Data entries:
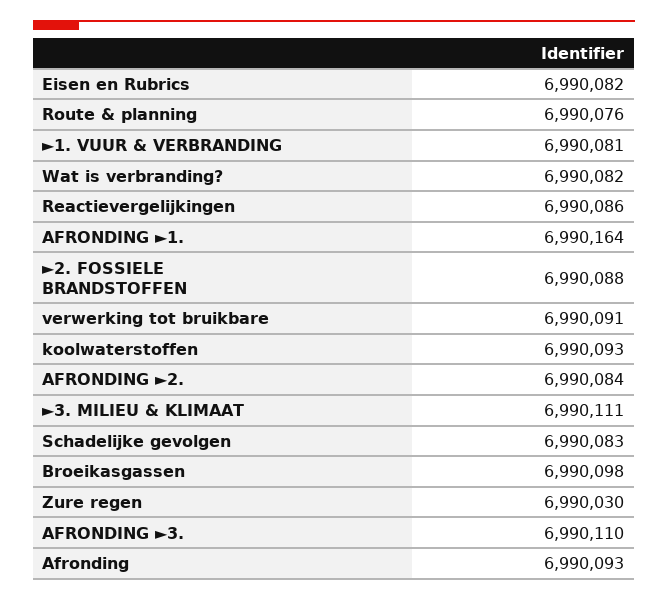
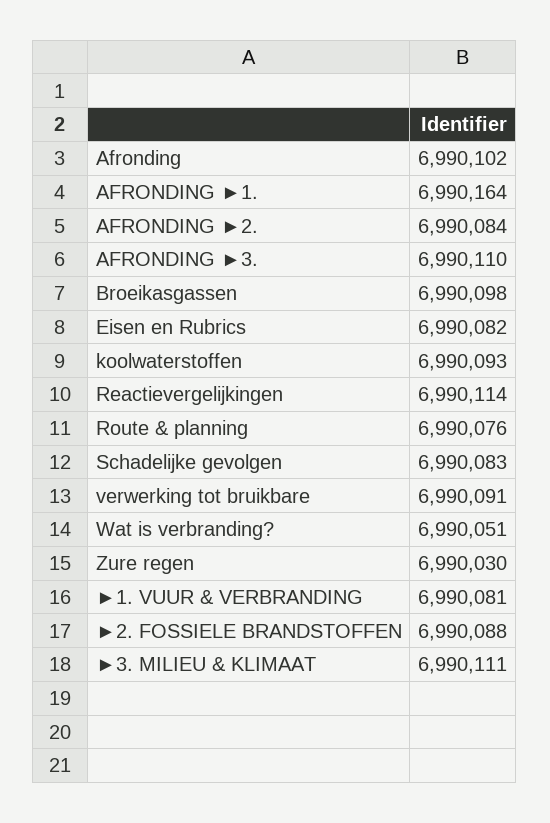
  {
    "Eisen en Rubrics": 6990082,
    "Route & planning": 6990076,
    "►1. VUUR & VERBRANDING": 6990081,
-   "Wat is verbranding?": 6990082,
+   "Wat is verbranding?": 6990051,
-   "Reactievergelijkingen": 6990086,
+   "Reactievergelijkingen": 6990114,
    "AFRONDING ►1.": 6990164,
    "►2. FOSSIELE BRANDSTOFFEN": 6990088,
    "verwerking tot bruikbare": 6990091,
    "koolwaterstoffen": 6990093,
    "AFRONDING ►2.": 6990084,
    "►3. MILIEU & KLIMAAT": 6990111,
    "Schadelijke gevolgen": 6990083,
    "Broeikasgassen": 6990098,
    "Zure regen": 6990030,
    "AFRONDING ►3.": 6990110,
-   "Afronding": 6990093
+   "Afronding": 6990102
  }

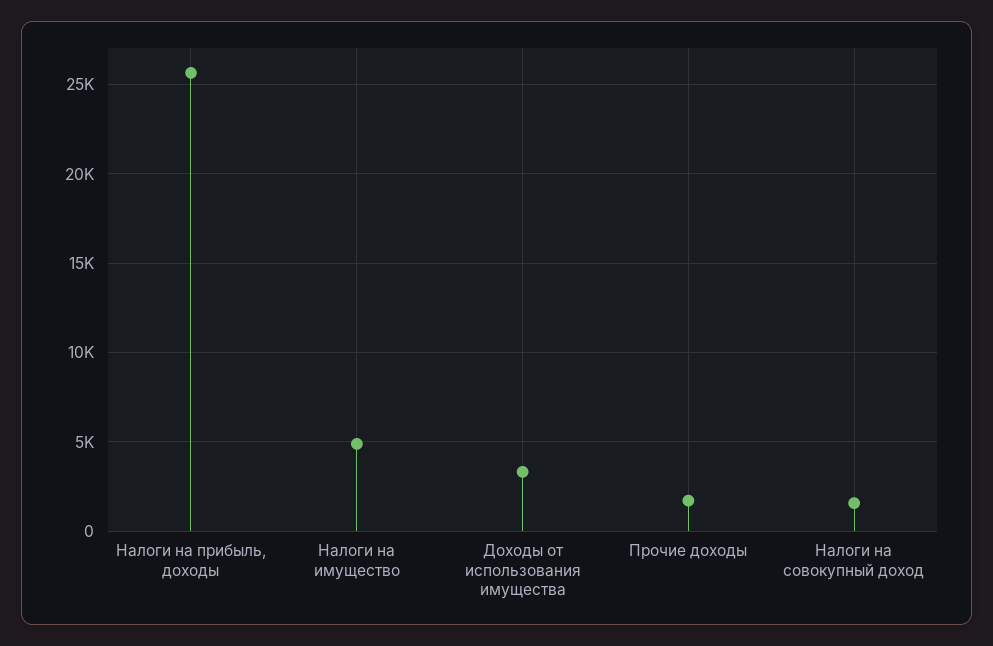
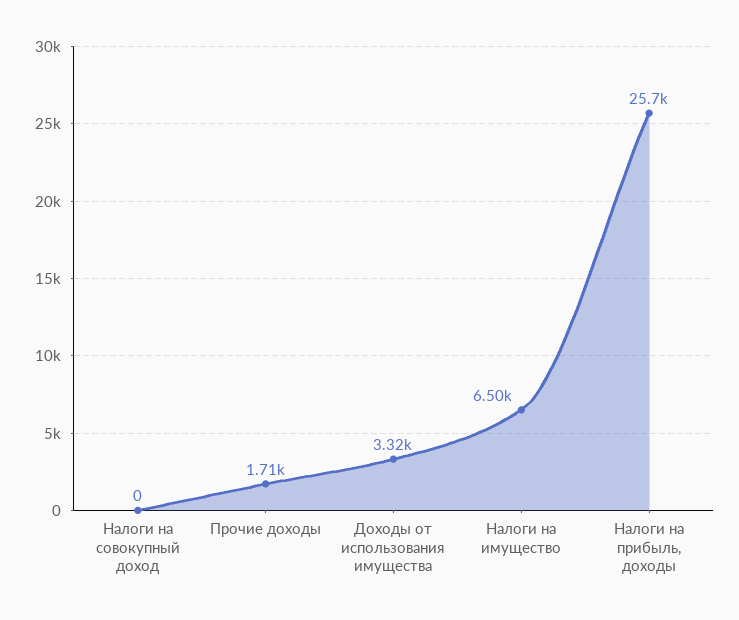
  {
    "Налоги на прибыль, доходы": 25700,
-   "Налоги на имущество": 5000,
+   "Налоги на имущество": 6500,
    "Доходы от использования имущества": 3320,
    "Прочие доходы": 1710,
-   "Налоги на совокупный доход": 1500
+   "Налоги на совокупный доход": 0
  }

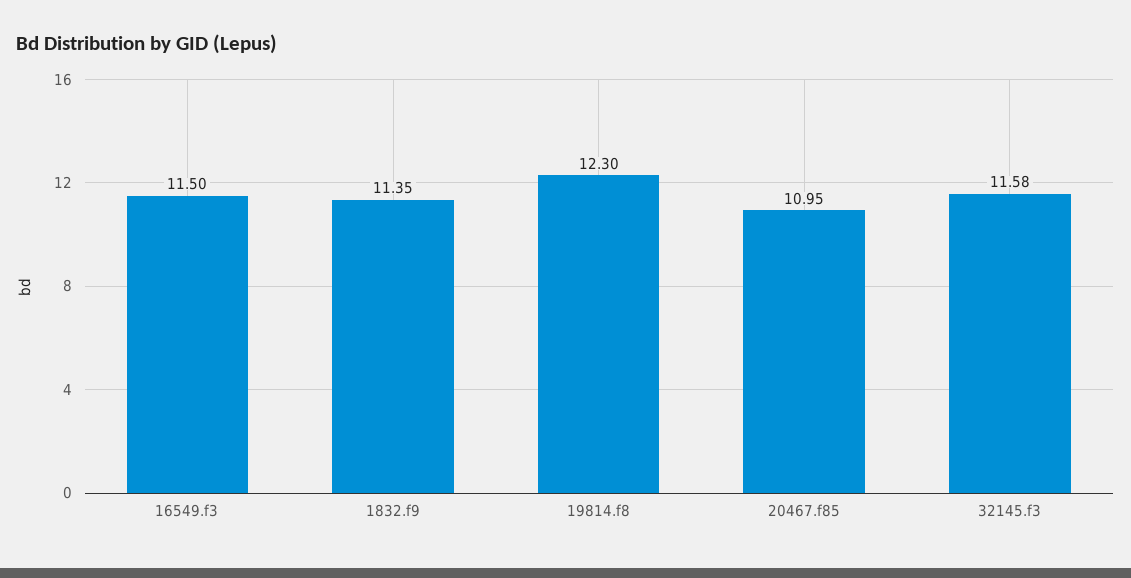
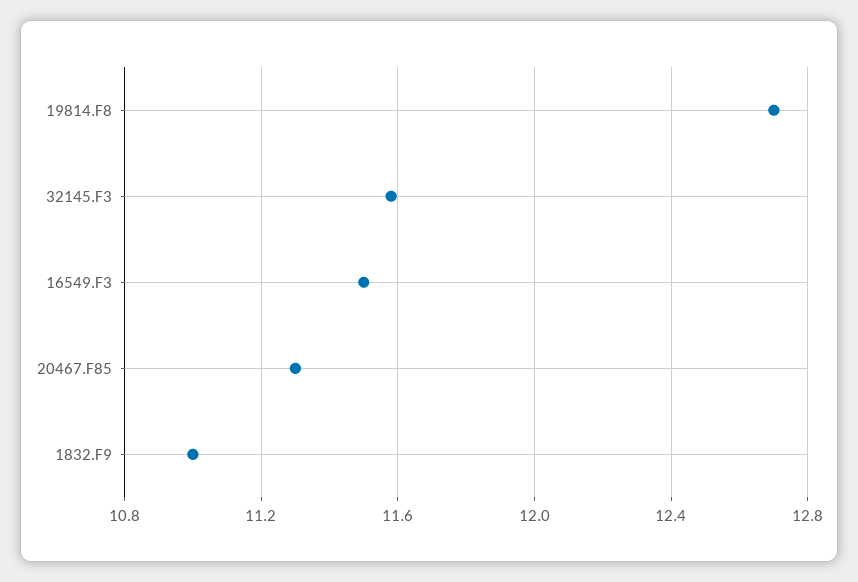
  {
    "16549.f3": 11.5,
-   "1832.f9": 11.35,
+   "1832.f9": 11,
-   "19814.f8": 12.3,
+   "19814.f8": 12.7,
-   "20467.f85": 10.95,
+   "20467.f85": 11.3,
    "32145.f3": 11.58
  }

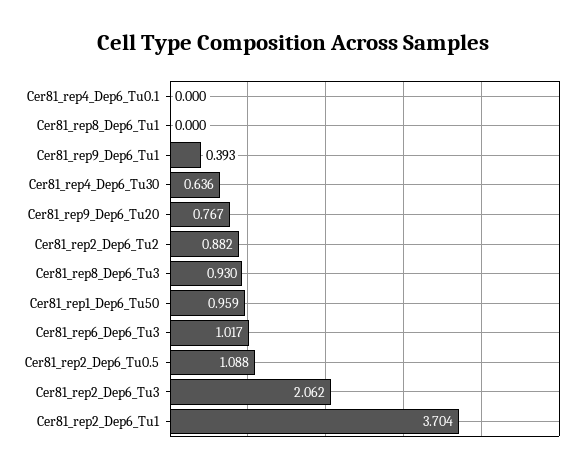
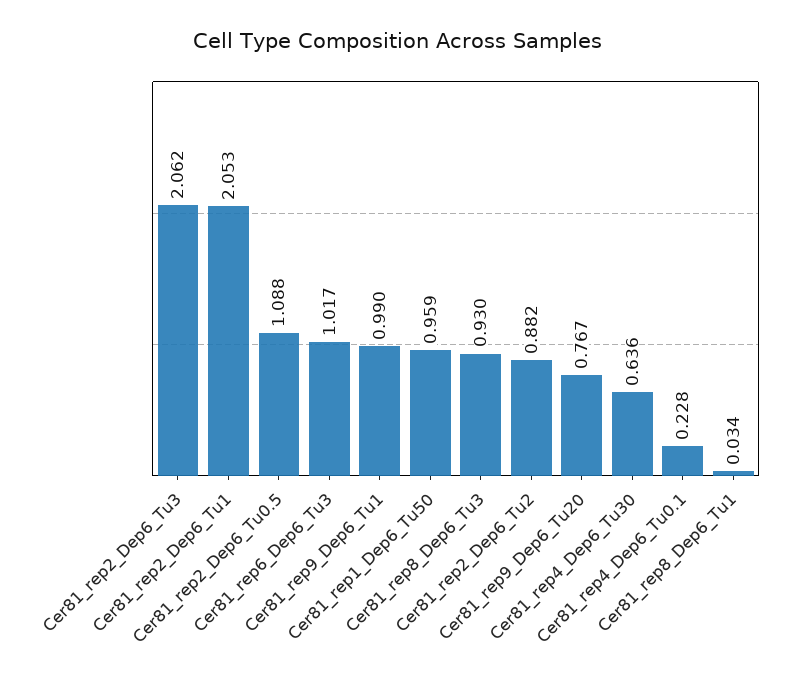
  {
-   "Cer81_rep4_Dep6_Tu0.1": 0,
+   "Cer81_rep4_Dep6_Tu0.1": 0.228,
-   "Cer81_rep8_Dep6_Tu1": 0,
+   "Cer81_rep8_Dep6_Tu1": 0.034,
-   "Cer81_rep9_Dep6_Tu1": 0.393,
+   "Cer81_rep9_Dep6_Tu1": 0.99,
    "Cer81_rep4_Dep6_Tu30": 0.636,
    "Cer81_rep9_Dep6_Tu20": 0.767,
    "Cer81_rep2_Dep6_Tu2": 0.882,
    "Cer81_rep8_Dep6_Tu3": 0.93,
    "Cer81_rep1_Dep6_Tu50": 0.959,
    "Cer81_rep6_Dep6_Tu3": 1.017,
    "Cer81_rep2_Dep6_Tu0.5": 1.088,
    "Cer81_rep2_Dep6_Tu3": 2.062,
-   "Cer81_rep2_Dep6_Tu1": 3.704
+   "Cer81_rep2_Dep6_Tu1": 2.053
  }

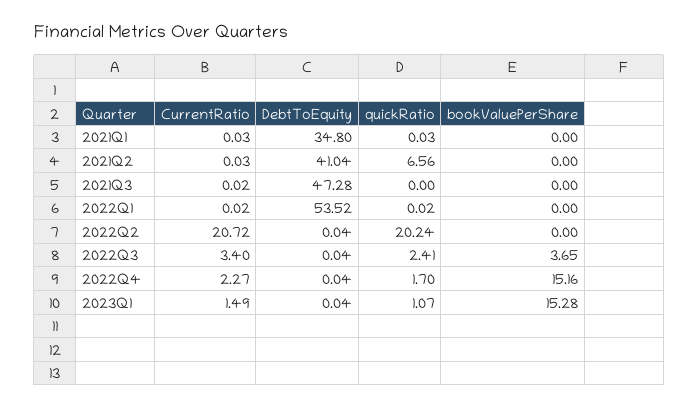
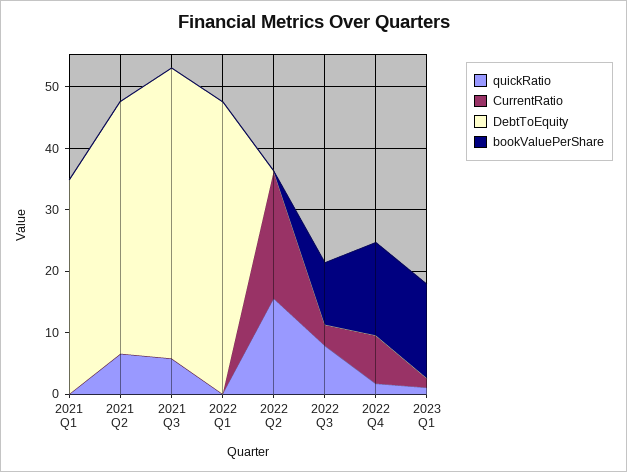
  {
    "CurrentRatio": {
      "2021Q1": 0.03,
      "2021Q2": 0.03,
      "2021Q3": 0.02,
      "2022Q1": 0.02,
      "2022Q2": 20.72,
      "2022Q3": 3.4,
-     "2022Q4": 2.27,
+     "2022Q4": 8,
      "2023Q1": 1.49
    },
    "DebtToEquity": {
      "2021Q1": 34.8,
      "2021Q2": 41.04,
      "2021Q3": 47.28,
-     "2022Q1": 53.52,
+     "2022Q1": 48,
      "2022Q2": 0.04,
      "2022Q3": 0.04,
      "2022Q4": 0.04,
      "2023Q1": 0.04
    },
    "quickRatio": {
      "2021Q1": 0.03,
      "2021Q2": 6.56,
-     "2021Q3": 0,
+     "2021Q3": 6,
      "2022Q1": 0.02,
-     "2022Q2": 20.24,
+     "2022Q2": 16,
-     "2022Q3": 2.41,
+     "2022Q3": 8,
      "2022Q4": 1.7,
      "2023Q1": 1.07
    },
    "bookValuePerShare": {
      "2021Q1": 0,
      "2021Q2": 0,
      "2021Q3": 0,
      "2022Q1": 0,
      "2022Q2": 0,
-     "2022Q3": 3.65,
+     "2022Q3": 10,
      "2022Q4": 15.16,
      "2023Q1": 15.28
    }
  }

Task: Copy all of the entries verbatim, leaving out any pictures they contain.

Task response:
  {
    "Eisen en Rubrics": 6990082,
    "Route & planning": 6990076,
    "►1. VUUR & VERBRANDING": 6990081,
-   "Wat is verbranding?": 6990082,
+   "Wat is verbranding?": 6990051,
-   "Reactievergelijkingen": 6990086,
+   "Reactievergelijkingen": 6990114,
    "AFRONDING ►1.": 6990164,
    "►2. FOSSIELE BRANDSTOFFEN": 6990088,
    "verwerking tot bruikbare": 6990091,
    "koolwaterstoffen": 6990093,
    "AFRONDING ►2.": 6990084,
    "►3. MILIEU & KLIMAAT": 6990111,
    "Schadelijke gevolgen": 6990083,
    "Broeikasgassen": 6990098,
    "Zure regen": 6990030,
    "AFRONDING ►3.": 6990110,
-   "Afronding": 6990093
+   "Afronding": 6990102
  }

  {
    "Налоги на прибыль, доходы": 25700,
-   "Налоги на имущество": 5000,
+   "Налоги на имущество": 6500,
    "Доходы от использования имущества": 3320,
    "Прочие доходы": 1710,
-   "Налоги на совокупный доход": 1500
+   "Налоги на совокупный доход": 0
  }

  {
    "16549.f3": 11.5,
-   "1832.f9": 11.35,
+   "1832.f9": 11,
-   "19814.f8": 12.3,
+   "19814.f8": 12.7,
-   "20467.f85": 10.95,
+   "20467.f85": 11.3,
    "32145.f3": 11.58
  }

  {
-   "Cer81_rep4_Dep6_Tu0.1": 0,
+   "Cer81_rep4_Dep6_Tu0.1": 0.228,
-   "Cer81_rep8_Dep6_Tu1": 0,
+   "Cer81_rep8_Dep6_Tu1": 0.034,
-   "Cer81_rep9_Dep6_Tu1": 0.393,
+   "Cer81_rep9_Dep6_Tu1": 0.99,
    "Cer81_rep4_Dep6_Tu30": 0.636,
    "Cer81_rep9_Dep6_Tu20": 0.767,
    "Cer81_rep2_Dep6_Tu2": 0.882,
    "Cer81_rep8_Dep6_Tu3": 0.93,
    "Cer81_rep1_Dep6_Tu50": 0.959,
    "Cer81_rep6_Dep6_Tu3": 1.017,
    "Cer81_rep2_Dep6_Tu0.5": 1.088,
    "Cer81_rep2_Dep6_Tu3": 2.062,
-   "Cer81_rep2_Dep6_Tu1": 3.704
+   "Cer81_rep2_Dep6_Tu1": 2.053
  }

  {
    "CurrentRatio": {
      "2021Q1": 0.03,
      "2021Q2": 0.03,
      "2021Q3": 0.02,
      "2022Q1": 0.02,
      "2022Q2": 20.72,
      "2022Q3": 3.4,
-     "2022Q4": 2.27,
+     "2022Q4": 8,
      "2023Q1": 1.49
    },
    "DebtToEquity": {
      "2021Q1": 34.8,
      "2021Q2": 41.04,
      "2021Q3": 47.28,
-     "2022Q1": 53.52,
+     "2022Q1": 48,
      "2022Q2": 0.04,
      "2022Q3": 0.04,
      "2022Q4": 0.04,
      "2023Q1": 0.04
    },
    "quickRatio": {
      "2021Q1": 0.03,
      "2021Q2": 6.56,
-     "2021Q3": 0,
+     "2021Q3": 6,
      "2022Q1": 0.02,
-     "2022Q2": 20.24,
+     "2022Q2": 16,
-     "2022Q3": 2.41,
+     "2022Q3": 8,
      "2022Q4": 1.7,
      "2023Q1": 1.07
    },
    "bookValuePerShare": {
      "2021Q1": 0,
      "2021Q2": 0,
      "2021Q3": 0,
      "2022Q1": 0,
      "2022Q2": 0,
-     "2022Q3": 3.65,
+     "2022Q3": 10,
      "2022Q4": 15.16,
      "2023Q1": 15.28
    }
  }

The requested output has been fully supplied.